明治の名士らの近代化の夢を実現した日本初の洋式劇場・帝国劇場
皇居前という立地、帝国劇場という重々しい名前から国立の施設のような印象を受けかもしれません。現在は東宝株式会社の直営劇場になっていますが、以前は株式会社帝国劇場が経営に当たっていました。日露戦争後、産業や軍事面では欧米諸国に一目置かれるようになった日本でしたが演劇劇場などの文化施設については立ち遅れていました。国賓を演劇で遇するにたる近代的な劇場の必要性を感じた明治の名士たちは1907(明治40)年2月、帝国劇場株式会社設立しました。創立首唱者は伊藤博文、西園寺公望、林董といった政官界の大物でしたが、経営陣は取締役に渋沢栄一、西野恵之助、大倉喜八郎、福沢桃介、田中典徳、益田太郎、日比翁助、手塚猛昌、監査役に浅野総一郎、村井吉兵衛という財界の名士たちで、支配人には山本久三郎が就任しました。一方で江戸時代から芝居の世界を牛耳ってきた興行師たちは排除されました。横河民輔設計によるルネッサンス様式、1700席の白亜の大劇場は1911(明治44)年3月1日に開場しました。六代目尾上梅幸、八代目市川高麗蔵、河合武雄、伊井蓉峰といった歌舞伎や新派の役者に加え帝国劇場附属技芸学校を卒業した森律子、村田喜久子などの女優が舞台に立っています。日本演劇史の中で本格的な女優を養成したのは帝国劇場が最初です。さらに席番入りのチケットの前売り、客席案内係の配置、客席内の飲食・喫煙の禁止など従前の興行界には無かった制度は日本の演劇劇場のスタイルに多大な影響を与えました。
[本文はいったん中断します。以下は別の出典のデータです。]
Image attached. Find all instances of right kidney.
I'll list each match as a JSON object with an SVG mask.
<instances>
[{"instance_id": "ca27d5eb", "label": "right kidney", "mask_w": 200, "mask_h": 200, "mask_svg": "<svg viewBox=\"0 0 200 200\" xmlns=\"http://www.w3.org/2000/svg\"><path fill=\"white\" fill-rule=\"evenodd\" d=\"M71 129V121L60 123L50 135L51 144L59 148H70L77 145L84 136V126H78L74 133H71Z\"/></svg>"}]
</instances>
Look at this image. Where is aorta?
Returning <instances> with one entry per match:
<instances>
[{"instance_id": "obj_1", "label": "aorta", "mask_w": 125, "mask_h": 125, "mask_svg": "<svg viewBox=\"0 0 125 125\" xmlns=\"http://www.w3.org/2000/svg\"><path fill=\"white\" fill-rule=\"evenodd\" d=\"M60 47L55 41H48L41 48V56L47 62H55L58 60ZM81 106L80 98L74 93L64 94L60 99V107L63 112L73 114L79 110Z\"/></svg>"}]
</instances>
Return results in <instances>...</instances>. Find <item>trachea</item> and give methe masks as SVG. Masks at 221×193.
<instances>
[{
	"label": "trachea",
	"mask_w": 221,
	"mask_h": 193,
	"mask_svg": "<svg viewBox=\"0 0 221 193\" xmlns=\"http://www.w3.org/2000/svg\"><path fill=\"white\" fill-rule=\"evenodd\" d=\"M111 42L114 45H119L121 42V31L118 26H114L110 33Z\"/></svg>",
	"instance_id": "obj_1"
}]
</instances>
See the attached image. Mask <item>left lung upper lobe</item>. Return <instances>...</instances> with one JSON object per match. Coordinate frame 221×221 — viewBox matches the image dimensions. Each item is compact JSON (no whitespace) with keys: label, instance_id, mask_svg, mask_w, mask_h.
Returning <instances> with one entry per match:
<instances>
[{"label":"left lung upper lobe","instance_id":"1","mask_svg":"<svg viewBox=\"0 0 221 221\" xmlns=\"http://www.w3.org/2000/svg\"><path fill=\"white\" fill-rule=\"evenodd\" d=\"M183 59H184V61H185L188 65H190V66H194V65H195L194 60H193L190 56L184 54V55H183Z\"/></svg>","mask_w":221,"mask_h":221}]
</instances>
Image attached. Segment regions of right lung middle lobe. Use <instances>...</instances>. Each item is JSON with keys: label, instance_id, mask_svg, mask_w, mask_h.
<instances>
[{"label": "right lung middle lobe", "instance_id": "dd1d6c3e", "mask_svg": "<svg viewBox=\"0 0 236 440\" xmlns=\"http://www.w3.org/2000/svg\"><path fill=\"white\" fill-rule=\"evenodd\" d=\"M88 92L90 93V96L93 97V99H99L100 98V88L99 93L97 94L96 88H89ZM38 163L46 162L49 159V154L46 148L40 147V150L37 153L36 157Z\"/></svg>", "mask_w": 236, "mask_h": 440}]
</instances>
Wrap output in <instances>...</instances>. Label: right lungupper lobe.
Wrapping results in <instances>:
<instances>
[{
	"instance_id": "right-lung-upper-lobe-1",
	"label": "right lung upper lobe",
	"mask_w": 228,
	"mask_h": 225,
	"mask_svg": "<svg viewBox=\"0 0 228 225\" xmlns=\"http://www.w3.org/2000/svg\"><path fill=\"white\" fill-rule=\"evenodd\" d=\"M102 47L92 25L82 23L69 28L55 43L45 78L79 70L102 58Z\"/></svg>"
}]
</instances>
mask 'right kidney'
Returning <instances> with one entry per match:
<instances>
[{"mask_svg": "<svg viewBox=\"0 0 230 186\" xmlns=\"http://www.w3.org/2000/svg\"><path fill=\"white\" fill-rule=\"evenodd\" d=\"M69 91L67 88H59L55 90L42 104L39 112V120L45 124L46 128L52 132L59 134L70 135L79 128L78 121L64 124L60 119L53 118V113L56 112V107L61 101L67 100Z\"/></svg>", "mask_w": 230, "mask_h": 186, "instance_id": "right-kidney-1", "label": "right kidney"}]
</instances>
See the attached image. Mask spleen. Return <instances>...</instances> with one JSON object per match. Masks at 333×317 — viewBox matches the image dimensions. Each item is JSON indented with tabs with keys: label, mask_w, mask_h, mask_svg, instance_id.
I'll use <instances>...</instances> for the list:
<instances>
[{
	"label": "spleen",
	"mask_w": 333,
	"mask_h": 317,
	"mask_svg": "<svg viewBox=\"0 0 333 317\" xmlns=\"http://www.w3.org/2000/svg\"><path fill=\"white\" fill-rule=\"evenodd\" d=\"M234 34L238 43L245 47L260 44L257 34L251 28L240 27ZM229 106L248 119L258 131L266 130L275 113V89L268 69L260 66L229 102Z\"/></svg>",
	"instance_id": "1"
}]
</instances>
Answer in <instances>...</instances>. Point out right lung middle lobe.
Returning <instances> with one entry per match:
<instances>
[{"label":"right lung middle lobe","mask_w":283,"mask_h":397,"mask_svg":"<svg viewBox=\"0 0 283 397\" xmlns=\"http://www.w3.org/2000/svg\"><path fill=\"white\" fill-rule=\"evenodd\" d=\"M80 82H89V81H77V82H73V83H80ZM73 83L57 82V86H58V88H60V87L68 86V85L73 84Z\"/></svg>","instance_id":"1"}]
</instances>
その後、1923(大正12)年の関東大震災で建物内部を焼失、経営不振による松竹洋画封切映画館への転身などを経て帝国劇場株式会社は1937(昭和12)年、株式会社東京宝塚劇場(東宝株式会社の前身)が吸収合併しました。旧帝国劇場は老朽化により1964(昭和39)年に閉館し、1966(昭和41)年9月に新劇場として再開場し現在に至っています。